··· Passage fourni

L’apport décisif d’Henri Justin
Formé à la critique textuelle la plus rigoureuse et par conséquent peu enclin à s’appuyer sur le corpus poesque pour une psychanalyse de l’homme énigmatique qui produisit des contes aussi noirs que Bérénice, aussi enjoués et néanmoins inquiétants que Ne pariez jamais votre tête au diable (dont Fellini devait tirer le merveilleux Tre passi nel delirio), aussi ingénieusement machinés que Le Scarabée d’or, Henri Justin récuse à juste titre le simplisme de Marie Bonaparte, pour qui impuissance sexuelle et nécrophilie informent en profondeur les obsessions du narrateur de tant d’histoires d’apparence aussi maladive que les fleurs baudelairiennes.
Il évite également le terrorisme critique qui interdisait, dans les belles années du structuralisme, toute allusion à la vie de l’auteur. On trouvera donc ici ou là dans ce livre tels aperçus éclairants sur des épisodes biographiques essentiels, comme le mariage en 1836 avec la cousine Virginia Clemm, âgée de quatorze ans, ou la dernière aventure, bien trouble, qui aboutit à la mort misérable de Poe, en 1849, sans doute dans un accès de delirium tremens, mais ces détails n’apparaîtront que dans la mesure où les moments en question permettent de mieux lire soit les sinistres contes « conjugaux » (Bérénice, Morella, Ligeia, de 1835-1838), soit l’état psychique d’un homme persuadé de son génie et qui, après avoir écrit Eurêka, son texte le plus ambitieux et le plus touffu, tentative inouïe d’enquête poético-cosmogonique sur la réalité même de l’univers, estimait qu’il ne lui restait plus qu’à mourir, qu’il n’irait jamais plus loin que cette prose d’abord énoncée en tant que conférence.

······
··· Données enregistrées

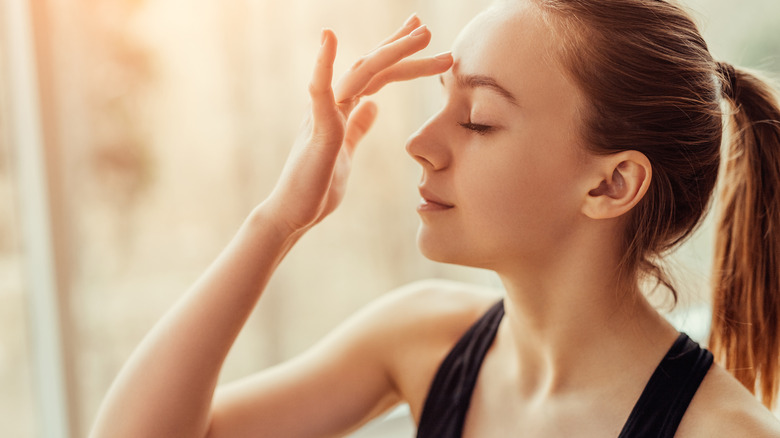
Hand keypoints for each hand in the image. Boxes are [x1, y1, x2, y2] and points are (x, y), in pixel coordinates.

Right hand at [264, 15, 452, 234]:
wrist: (292, 214)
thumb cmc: (317, 186)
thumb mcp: (346, 151)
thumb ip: (357, 126)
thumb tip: (373, 106)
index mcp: (341, 109)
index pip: (375, 75)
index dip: (398, 55)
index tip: (421, 38)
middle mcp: (332, 104)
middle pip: (371, 66)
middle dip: (400, 46)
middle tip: (427, 28)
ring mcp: (323, 113)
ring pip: (360, 73)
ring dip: (391, 51)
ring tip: (421, 35)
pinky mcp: (317, 129)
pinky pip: (320, 91)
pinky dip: (324, 63)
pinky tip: (329, 38)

······

> [Travail à effectuer]
(1) D'après le passage consacré à Henri Justin, en quelle année Poe épousa-t-il sa cousine Virginia Clemm ?
(2) Prolongez le passage consacré à Henri Justin en poursuivant après sa dernière phrase.
Les entrées constituent un matériau indépendant du passage consacré à Henri Justin.

> [Réponses numérotées]
(1) En 1836.

(2)
En étudiant Justin vous comprendrez un peu – sans le comprendre tout à fait car c’est une entreprise aussi folle, et moins limpide que La Tentation de Saint-Antoine, qui accapara Flaubert toute sa vie – non seulement cet époustouflant Eurêka, mais bien des contes qui furent ou sont encore pour vous lectures de chevet : Une descente dans le Maëlstrom, auquel sont consacrées quelques-unes des pages les plus remarquables du livre ; Le Démon de la perversité (le concept singulier de « perversité » chez Poe est l’objet d’un chapitre entier et entièrement passionnant, aux pages 291-324), enfin ces chefs-d’œuvre d’écriture que sont les « récits de détection » mettant en scène le subtil Dupin, ancêtre de Sherlock Holmes, d’Hercule Poirot et d’autres limiers moins intelligents que ceux-là et surtout que lui.
« Artificialité » et « intensité », dit Justin dans une de ses nombreuses formules frappantes, caractérisent le génie de Poe. À la première de ces deux notions correspond sans doute l’impression de nouveauté théorique radicale que les plus exigeants des écrivains français (de Mallarmé et Valéry aux inventeurs du Nouveau Roman) ont ressentie à la découverte de cette prose qui, d’une façon si retorse, n’exhibe ses procédures de fabrication que pour dissimuler l’essentiel, et pas uniquement dans Genèse d’un poème, où Poe dissèque en pince-sans-rire le caractère prétendument « factice » du fameux Corbeau.
C’est l’intensité d’une écriture à l’évidence destinée à exorciser des lémures obsessionnels, à apprivoiser les fantômes ayant partie liée, peut-être, avec ces trois uniques années que l’auteur, dans sa toute première enfance, partagea avec une mère actrice belle et phtisique morte à vingt-cinq ans dans une sordide chambre d’hôtel (en présence du bambin ? Le père, également comédien ambulant, avait disparu peu avant sans laisser de trace), qui a hypnotisé Baudelaire (lui-même frustré d’amour par le remariage de sa mère veuve avec le brave général Aupick, qu’il cherche fébrilement dans Paris pour le faire fusiller, ce à quoi il ne parviendra pas, en 1848) et, pardelà Baudelaire, ceux pour qui Poe le cérébral parle la langue même de l’émotion la plus intense et la plus contenue.
C’est ça, la critique !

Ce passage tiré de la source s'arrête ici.